Aim of the task: Keep the wording of every entry intact in your copy, and omit the pictures.

Recorded data:
+===+
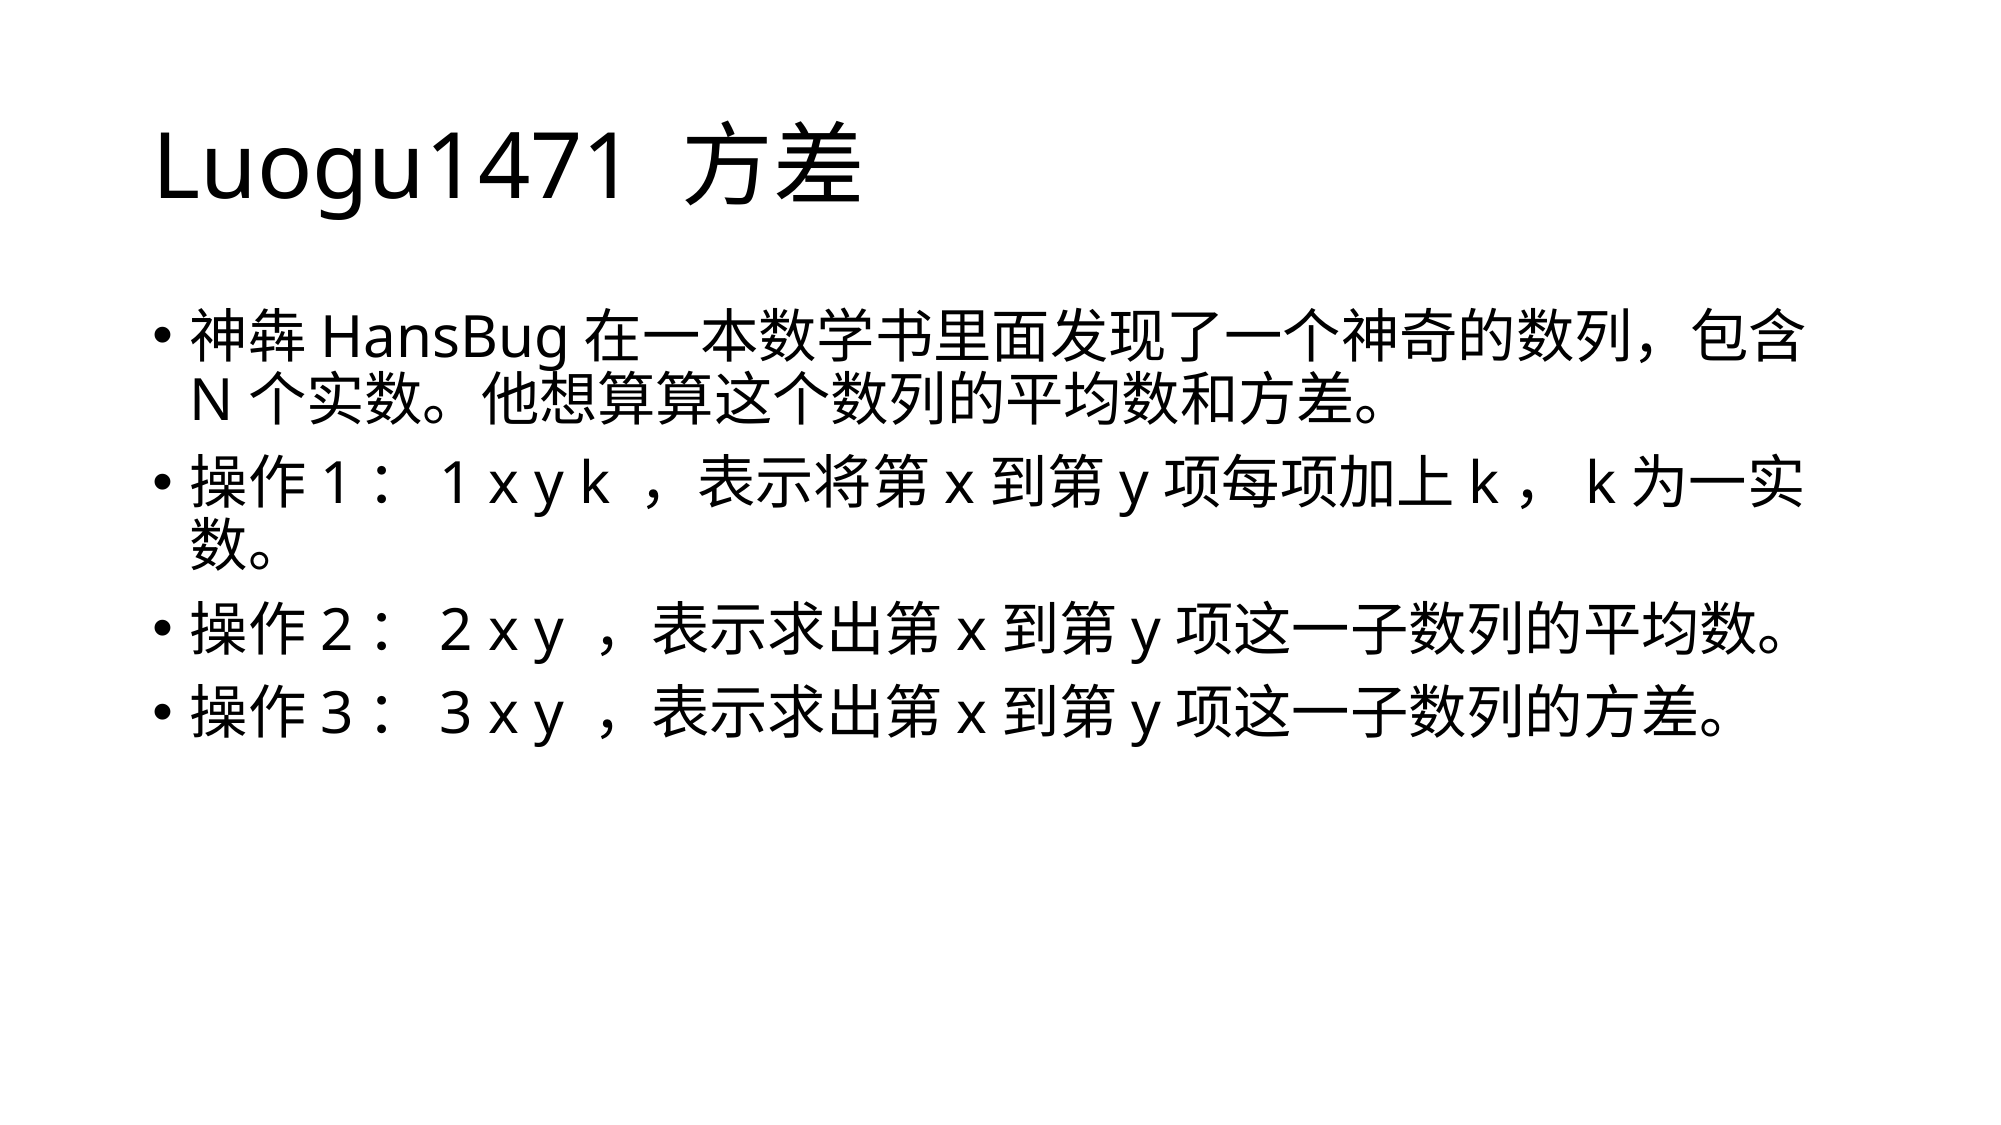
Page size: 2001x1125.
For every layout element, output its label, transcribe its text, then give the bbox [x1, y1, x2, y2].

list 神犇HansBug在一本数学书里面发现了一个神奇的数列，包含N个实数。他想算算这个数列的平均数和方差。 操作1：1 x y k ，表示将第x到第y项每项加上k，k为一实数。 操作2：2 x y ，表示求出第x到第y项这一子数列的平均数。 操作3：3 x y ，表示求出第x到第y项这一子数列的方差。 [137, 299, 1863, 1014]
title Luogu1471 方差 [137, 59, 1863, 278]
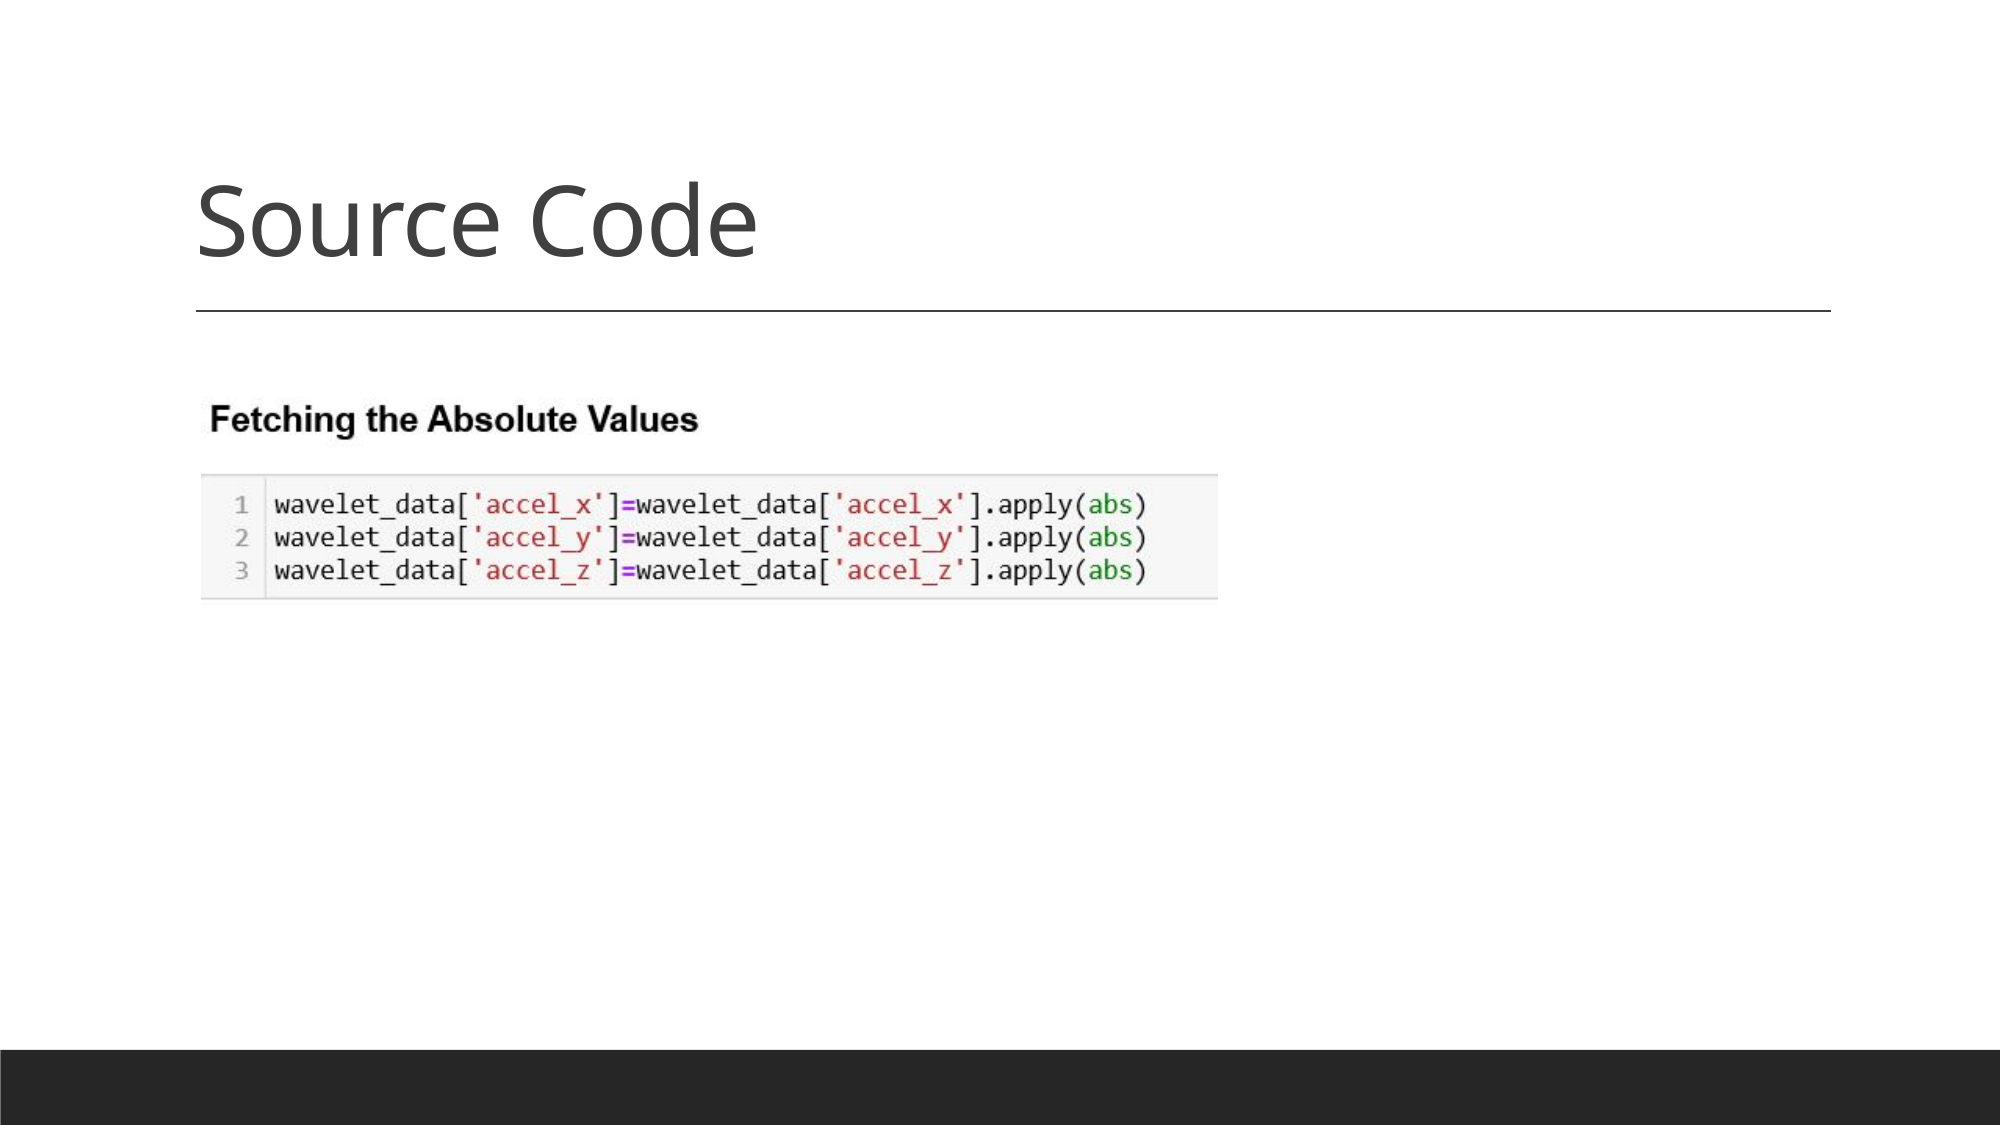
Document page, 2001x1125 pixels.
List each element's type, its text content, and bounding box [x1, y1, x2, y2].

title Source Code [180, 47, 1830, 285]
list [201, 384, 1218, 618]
+===+
Answer to this task:
Page size: 2001x1125.
For every layout element, output its label, transcribe its text, then give the bbox [x1, y1, x2, y2].

list 神犇HansBug在一本数学书里面发现了一个神奇的数列，包含N个实数。他想算算这个数列的平均数和方差。 操作1：1 x y k ，表示将第x到第y项每项加上k，k为一实数。 操作2：2 x y ，表示求出第x到第y项这一子数列的平均数。 操作3：3 x y ，表示求出第x到第y项这一子数列的方差。 [137, 299, 1863, 1014]
title Luogu1471 方差 [137, 59, 1863, 278]
Document page, 2001x1125 pixels.
List each element's type, its text content, and bounding box [x1, y1, x2, y2].

title Source Code [180, 47, 1830, 285]
list [201, 384, 1218, 618]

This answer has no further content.